§ **What to produce**
Could you write out exactly, and only, the lines from the one containing "flashcards allow you to practice wit" through the last line of the data, leaving out all pictures?

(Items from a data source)
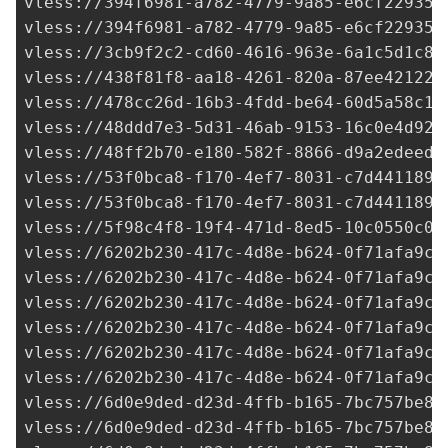
vless://
394f6981-a782-4779-9a85-e6cf22935d
vless://
394f6981-a782-4779-9a85-e6cf22935d
vless://
3cb9f2c2-cd60-4616-963e-6a1c5d1c8b
vless://
438f81f8-aa18-4261-820a-87ee42122d
vless://
478cc26d-16b3-4fdd-be64-60d5a58c16
vless://
48ddd7e3-5d31-46ab-9153-16c0e4d92a
vless://
48ff2b70-e180-582f-8866-d9a2edeed5
vless://
53f0bca8-f170-4ef7-8031-c7d441189d
vless://
53f0bca8-f170-4ef7-8031-c7d441189d
vless://
5f98c4f8-19f4-471d-8ed5-10c0550c04
vless://
6202b230-417c-4d8e-b624-0f71afa9c7
vless://
6202b230-417c-4d8e-b624-0f71afa9c7
vless://
6202b230-417c-4d8e-b624-0f71afa9c7
vless://
6202b230-417c-4d8e-b624-0f71afa9c7
vless://
6202b230-417c-4d8e-b624-0f71afa9c7
vless://
6202b230-417c-4d8e-b624-0f71afa9c7
vless://
6d0e9ded-d23d-4ffb-b165-7bc757be84
vless://
6d0e9ded-d23d-4ffb-b165-7bc757be84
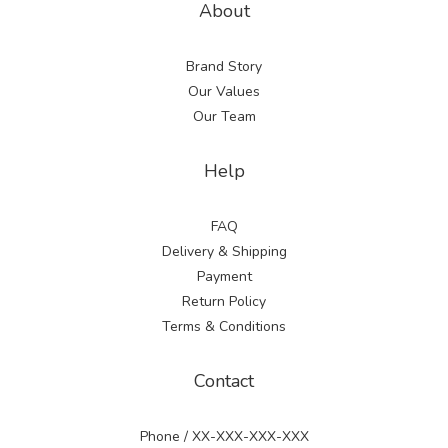
About
Brand Story
Our Values
Our Team
Help
FAQ
Delivery & Shipping
Payment
Return Policy
Terms & Conditions
Contact
Phone / XX-XXX-XXX-XXX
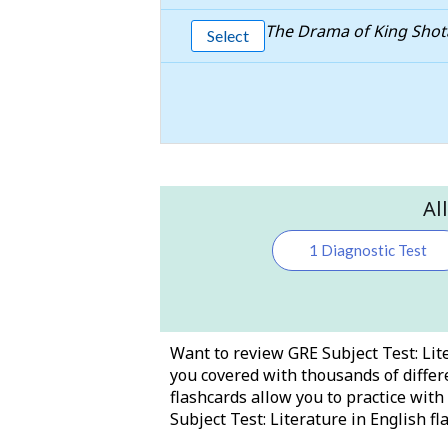
The Drama of King Sho
Select
Al
1 Diagnostic Test
Want to review GRE Subject Test: Lite
you covered with thousands of differe
flashcards allow you to practice wit
Subject Test: Literature in English fl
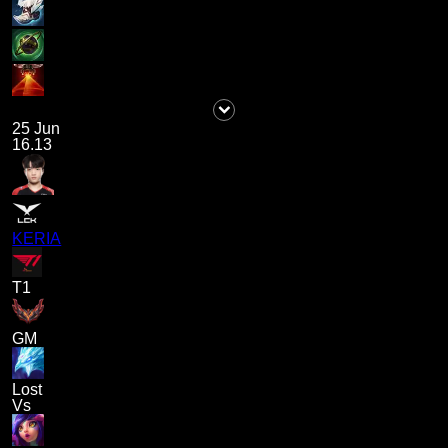
25 Jun
16.13
KERIA
T1
GM
Lost
Vs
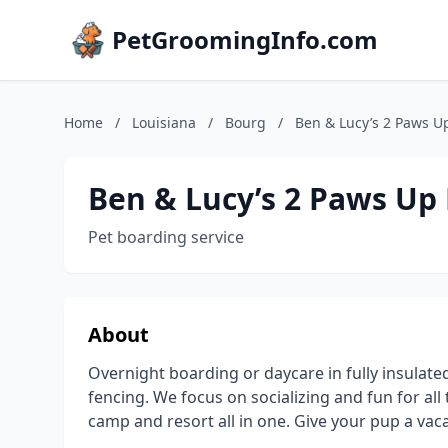
PetGroomingInfo.com
Home
/
Louisiana
/
Bourg
/
Ben & Lucy’s 2 Paws Up
Ben & Lucy’s 2 Paws Up 
Pet boarding service
About
Overnight boarding or daycare in fully insulated
fencing. We focus on socializing and fun for al
camp and resort all in one. Give your pup a vac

§ **Response area**
flashcards allow you to practice wit
Subject Test: Literature in English fl
25 Jun
16.13
KERIA
T1
GM
Lost
Vs
PetGroomingInfo.com
Home
/
Louisiana
/
Bourg
/
Ben & Lucy’s 2 Paws Up
Ben & Lucy’s 2 Paws Up 
Pet boarding service
About
Overnight boarding or daycare in fully insulated
fencing. We focus on socializing and fun for al
camp and resort all in one. Give your pup a vac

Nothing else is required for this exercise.